Self-Improvement: When we assume that code will always run, we are left with rotting code and problems for tomorrow. Occasionally re-factoring existing code leads to efficiencies and helps to keep processes relevant and robust.
Long-term Goals
Unified Account ID: MIDAS was created when users had both faculty and student accounts. These accounts were (and are) separate in some systems with MIDAS laid on top of them providing consistent credential management. Our goal is to remove or minimize the continuing need for multiple role-based accounts and unify them under the single MIDAS ID. This has been a driving force behind several IDM projects as well as a guiding principle when integrating new systems.
Paperless Account Request: 51情报站 still partially relies on paper/PDF-based account requests in special cases. MIDAS 2.0 introduced an online account request process which is currently being enhanced in MIDAS 3.0 to include the remaining paper use cases. The goal is to unify the account request process into a single online path which can then be enhanced for automation, auditing and reporting.
Ubiquitous Single Sign-On: Most campus logins are already occurring through Monarch-Key, but there are still a few systems not under Monarch-Key. The goal is to have a single login everywhere on campus. Nearly every month, services are added to Monarch-Key and as replacements or upgrades present themselves, holdouts are migrated.
Enhanced Account Security: IDM has become the cornerstone of cloud based security strategies. Attacks on credentials are becoming more common as services and applications move to cloud infrastructures.

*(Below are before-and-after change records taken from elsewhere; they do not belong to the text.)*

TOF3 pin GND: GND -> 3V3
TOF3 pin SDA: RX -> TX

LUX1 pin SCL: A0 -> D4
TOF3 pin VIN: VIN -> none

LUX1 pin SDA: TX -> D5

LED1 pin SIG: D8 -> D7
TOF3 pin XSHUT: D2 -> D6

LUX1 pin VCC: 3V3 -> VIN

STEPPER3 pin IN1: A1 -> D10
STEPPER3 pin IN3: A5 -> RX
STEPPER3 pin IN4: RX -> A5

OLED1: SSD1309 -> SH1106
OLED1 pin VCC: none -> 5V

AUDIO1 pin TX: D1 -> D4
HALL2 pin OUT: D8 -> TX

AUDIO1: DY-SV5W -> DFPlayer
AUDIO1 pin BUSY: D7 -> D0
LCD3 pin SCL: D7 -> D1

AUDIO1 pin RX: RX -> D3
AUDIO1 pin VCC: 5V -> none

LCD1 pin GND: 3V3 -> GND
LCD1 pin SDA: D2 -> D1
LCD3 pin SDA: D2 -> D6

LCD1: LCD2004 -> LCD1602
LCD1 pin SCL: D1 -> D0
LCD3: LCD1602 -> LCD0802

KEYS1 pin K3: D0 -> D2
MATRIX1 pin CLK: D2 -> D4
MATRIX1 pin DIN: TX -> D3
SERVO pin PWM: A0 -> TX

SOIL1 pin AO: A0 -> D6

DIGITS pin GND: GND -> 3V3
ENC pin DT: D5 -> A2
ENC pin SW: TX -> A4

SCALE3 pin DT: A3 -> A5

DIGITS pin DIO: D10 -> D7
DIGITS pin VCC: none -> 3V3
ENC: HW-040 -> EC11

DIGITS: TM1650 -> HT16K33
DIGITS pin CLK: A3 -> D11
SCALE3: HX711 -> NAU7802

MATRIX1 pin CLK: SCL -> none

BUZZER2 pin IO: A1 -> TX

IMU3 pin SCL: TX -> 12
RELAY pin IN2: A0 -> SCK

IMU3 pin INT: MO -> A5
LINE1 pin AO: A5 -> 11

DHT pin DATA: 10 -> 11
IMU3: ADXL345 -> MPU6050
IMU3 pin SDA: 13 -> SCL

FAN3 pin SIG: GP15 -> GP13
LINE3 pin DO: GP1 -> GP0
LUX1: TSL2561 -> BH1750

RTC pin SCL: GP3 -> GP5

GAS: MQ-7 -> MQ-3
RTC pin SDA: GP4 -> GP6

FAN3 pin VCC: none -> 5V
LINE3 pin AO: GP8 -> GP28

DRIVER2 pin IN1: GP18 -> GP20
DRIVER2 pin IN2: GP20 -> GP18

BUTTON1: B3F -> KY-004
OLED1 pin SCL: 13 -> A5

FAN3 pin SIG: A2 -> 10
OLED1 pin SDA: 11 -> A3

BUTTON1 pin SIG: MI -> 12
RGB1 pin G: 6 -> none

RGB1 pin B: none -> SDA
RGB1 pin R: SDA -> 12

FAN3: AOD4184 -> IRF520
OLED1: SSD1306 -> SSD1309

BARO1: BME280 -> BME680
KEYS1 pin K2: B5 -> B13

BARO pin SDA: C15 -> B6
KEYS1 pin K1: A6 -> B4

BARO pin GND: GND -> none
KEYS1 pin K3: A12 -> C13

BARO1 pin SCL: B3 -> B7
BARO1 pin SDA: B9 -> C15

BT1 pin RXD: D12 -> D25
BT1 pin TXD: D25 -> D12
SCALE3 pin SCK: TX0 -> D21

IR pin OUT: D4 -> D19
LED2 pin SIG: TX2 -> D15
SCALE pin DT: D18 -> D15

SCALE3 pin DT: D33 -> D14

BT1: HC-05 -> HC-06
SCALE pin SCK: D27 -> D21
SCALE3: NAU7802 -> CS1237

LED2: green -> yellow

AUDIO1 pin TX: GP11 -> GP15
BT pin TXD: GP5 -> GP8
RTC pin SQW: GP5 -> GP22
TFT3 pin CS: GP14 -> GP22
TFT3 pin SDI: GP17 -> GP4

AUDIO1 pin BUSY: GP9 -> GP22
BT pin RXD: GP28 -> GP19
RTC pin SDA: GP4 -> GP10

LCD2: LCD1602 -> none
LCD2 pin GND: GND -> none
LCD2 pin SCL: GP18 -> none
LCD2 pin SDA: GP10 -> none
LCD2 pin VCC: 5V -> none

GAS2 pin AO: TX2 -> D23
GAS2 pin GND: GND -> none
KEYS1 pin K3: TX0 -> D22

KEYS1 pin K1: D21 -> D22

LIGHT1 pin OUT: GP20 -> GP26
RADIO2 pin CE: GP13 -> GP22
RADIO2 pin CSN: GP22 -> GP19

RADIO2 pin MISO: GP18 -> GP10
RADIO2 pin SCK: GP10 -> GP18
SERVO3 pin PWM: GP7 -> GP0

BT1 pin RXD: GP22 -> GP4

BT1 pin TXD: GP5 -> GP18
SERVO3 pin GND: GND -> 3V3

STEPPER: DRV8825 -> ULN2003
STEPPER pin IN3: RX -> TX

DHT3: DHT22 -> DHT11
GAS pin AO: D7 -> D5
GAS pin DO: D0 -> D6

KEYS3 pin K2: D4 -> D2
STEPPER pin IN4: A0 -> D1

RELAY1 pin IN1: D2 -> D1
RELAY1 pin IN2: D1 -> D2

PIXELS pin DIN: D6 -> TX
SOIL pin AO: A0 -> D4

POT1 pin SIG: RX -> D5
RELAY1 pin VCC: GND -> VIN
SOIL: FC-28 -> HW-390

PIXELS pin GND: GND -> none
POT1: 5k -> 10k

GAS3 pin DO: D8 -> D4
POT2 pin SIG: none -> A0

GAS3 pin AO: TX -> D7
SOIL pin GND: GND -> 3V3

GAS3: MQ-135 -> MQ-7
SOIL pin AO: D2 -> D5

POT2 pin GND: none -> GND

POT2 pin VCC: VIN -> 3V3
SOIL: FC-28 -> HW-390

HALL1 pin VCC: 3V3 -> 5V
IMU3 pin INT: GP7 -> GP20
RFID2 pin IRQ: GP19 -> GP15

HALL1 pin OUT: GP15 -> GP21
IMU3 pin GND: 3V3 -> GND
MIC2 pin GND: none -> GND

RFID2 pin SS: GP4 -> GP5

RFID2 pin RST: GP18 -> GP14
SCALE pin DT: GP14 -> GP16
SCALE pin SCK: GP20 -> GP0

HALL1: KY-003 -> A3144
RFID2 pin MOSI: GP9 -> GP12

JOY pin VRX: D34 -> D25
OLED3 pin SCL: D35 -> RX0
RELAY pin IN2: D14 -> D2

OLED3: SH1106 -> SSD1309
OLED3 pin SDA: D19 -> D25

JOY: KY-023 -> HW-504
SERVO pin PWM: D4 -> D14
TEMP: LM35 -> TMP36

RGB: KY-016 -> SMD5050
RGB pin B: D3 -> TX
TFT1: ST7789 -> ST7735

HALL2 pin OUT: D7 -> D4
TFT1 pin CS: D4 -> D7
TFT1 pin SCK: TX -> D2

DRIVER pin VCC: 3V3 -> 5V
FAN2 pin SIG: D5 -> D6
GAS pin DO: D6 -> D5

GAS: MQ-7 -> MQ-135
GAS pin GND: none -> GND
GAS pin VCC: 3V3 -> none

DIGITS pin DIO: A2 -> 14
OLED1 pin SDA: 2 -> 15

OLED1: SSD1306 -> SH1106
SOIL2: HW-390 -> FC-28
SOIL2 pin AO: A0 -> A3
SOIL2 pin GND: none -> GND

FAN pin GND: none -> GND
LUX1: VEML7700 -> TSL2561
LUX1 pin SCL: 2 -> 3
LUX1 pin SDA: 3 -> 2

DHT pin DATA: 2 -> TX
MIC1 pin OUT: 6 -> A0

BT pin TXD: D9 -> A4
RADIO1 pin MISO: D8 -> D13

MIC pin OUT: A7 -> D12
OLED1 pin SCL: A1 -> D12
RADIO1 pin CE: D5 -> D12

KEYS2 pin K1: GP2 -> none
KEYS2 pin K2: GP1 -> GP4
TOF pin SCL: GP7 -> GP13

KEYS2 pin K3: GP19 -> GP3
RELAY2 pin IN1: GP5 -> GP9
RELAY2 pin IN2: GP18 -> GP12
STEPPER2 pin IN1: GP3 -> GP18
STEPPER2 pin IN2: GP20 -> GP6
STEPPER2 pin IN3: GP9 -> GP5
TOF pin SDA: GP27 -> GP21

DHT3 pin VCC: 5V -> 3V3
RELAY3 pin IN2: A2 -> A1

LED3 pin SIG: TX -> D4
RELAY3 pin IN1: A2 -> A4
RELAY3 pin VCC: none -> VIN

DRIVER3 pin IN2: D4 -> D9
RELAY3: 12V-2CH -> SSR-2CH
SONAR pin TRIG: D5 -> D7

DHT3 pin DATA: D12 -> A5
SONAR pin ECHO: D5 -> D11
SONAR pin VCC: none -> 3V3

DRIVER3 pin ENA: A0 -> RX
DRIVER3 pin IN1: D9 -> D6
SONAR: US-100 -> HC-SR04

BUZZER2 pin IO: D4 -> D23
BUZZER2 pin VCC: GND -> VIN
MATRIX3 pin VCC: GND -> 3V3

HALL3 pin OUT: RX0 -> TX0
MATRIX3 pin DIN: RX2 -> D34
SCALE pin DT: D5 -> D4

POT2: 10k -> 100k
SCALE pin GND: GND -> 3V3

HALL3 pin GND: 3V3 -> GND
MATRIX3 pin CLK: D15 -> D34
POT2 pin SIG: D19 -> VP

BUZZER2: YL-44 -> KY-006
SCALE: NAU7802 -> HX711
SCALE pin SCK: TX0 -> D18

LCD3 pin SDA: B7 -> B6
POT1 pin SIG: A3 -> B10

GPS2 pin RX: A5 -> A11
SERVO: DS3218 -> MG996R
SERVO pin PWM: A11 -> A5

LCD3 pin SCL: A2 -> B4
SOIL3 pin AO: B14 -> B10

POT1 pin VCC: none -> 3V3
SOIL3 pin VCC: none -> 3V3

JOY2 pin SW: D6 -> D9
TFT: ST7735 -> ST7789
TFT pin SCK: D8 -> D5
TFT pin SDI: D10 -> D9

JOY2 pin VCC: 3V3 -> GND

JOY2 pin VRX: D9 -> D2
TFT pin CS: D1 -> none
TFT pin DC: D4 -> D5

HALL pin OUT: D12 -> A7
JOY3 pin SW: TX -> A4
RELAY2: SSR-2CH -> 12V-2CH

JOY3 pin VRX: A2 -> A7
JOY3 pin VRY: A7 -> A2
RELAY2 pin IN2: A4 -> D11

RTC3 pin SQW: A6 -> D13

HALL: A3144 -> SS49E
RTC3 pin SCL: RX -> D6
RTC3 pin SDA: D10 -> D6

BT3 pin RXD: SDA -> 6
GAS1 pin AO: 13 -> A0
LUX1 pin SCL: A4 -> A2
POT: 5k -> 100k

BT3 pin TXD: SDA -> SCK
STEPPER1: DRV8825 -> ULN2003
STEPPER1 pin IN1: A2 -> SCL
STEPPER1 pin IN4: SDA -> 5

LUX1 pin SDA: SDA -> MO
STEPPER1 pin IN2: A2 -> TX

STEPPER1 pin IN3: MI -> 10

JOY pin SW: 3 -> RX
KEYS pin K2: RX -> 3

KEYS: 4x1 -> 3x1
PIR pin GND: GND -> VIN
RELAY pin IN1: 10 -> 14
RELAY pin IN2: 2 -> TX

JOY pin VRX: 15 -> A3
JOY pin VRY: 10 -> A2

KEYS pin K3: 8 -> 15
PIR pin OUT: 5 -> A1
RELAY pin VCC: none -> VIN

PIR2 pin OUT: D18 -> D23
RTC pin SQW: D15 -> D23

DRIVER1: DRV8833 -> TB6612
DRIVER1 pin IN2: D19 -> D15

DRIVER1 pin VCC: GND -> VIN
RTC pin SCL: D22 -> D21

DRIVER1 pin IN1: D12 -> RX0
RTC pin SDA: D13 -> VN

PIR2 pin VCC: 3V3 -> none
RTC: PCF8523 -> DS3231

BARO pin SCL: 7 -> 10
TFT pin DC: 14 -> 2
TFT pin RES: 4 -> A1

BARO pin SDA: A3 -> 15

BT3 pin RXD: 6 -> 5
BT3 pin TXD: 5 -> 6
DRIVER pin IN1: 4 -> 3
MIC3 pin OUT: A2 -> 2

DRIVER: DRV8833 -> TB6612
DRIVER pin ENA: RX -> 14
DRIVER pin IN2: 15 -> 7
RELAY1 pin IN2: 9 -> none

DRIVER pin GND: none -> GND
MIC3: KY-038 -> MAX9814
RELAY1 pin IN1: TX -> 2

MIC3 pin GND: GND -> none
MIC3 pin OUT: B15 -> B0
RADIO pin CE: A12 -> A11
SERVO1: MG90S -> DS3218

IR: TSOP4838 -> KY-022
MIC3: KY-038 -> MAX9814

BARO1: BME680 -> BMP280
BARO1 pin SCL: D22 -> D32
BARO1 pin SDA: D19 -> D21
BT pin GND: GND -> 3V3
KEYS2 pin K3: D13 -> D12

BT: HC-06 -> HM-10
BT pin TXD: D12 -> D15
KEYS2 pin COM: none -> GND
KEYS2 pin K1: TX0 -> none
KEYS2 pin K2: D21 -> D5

We have already made significant strides in protecting these applications by taking an SSO first approach (which minimizes credentials stored in hosted applications) and by deploying two-factor authentication on SSO. Additional steps are underway to include user notifications, behavioral analytics of login behavior and expansion of the two-factor deployment.
MIDAS as a Service: Over the past few years, MIDAS has been transitioning from a standalone website to an API-based model. This has already shown benefit with the SSO password change feature of Monarch-Key, but we are looking to expand and extended this capability throughout MIDAS. It is our goal that students should only have to go to MIDAS during initial setup or never at all, but still receive all the same benefits of MIDAS. Faculty, staff and administrators will still use the MIDAS website primarily for administrative needs.
Enhanced SSO Disaster Recovery: Monarch-Key is resistant to support system outages, but if it remains hosted on campus, there are critical dependencies that cannot be removed. IDM is currently undergoing projects to provide highly available cloud capable data sources for Monarch-Key which will enable a hybrid or completely hosted Monarch-Key deployment.
Affiliate Management: MIDAS and Monarch Profile Manager both have needs to identify and support users with ancillary associations to the University. Several projects have been completed and several more are currently in the works to provide first tier support for various affiliates throughout campus.
Recent Updates
New in MIDAS: Organizations
If you're the leader of a department, office, program or other business unit, you and your chosen delegates will gain access to a new control panel in MIDAS: Organizations.
From this interface, you can manage MIDAS's understanding of your business unit and its members. By including people in the Organization, their accounts will remain active, and they will acquire permissions relevant to your unit.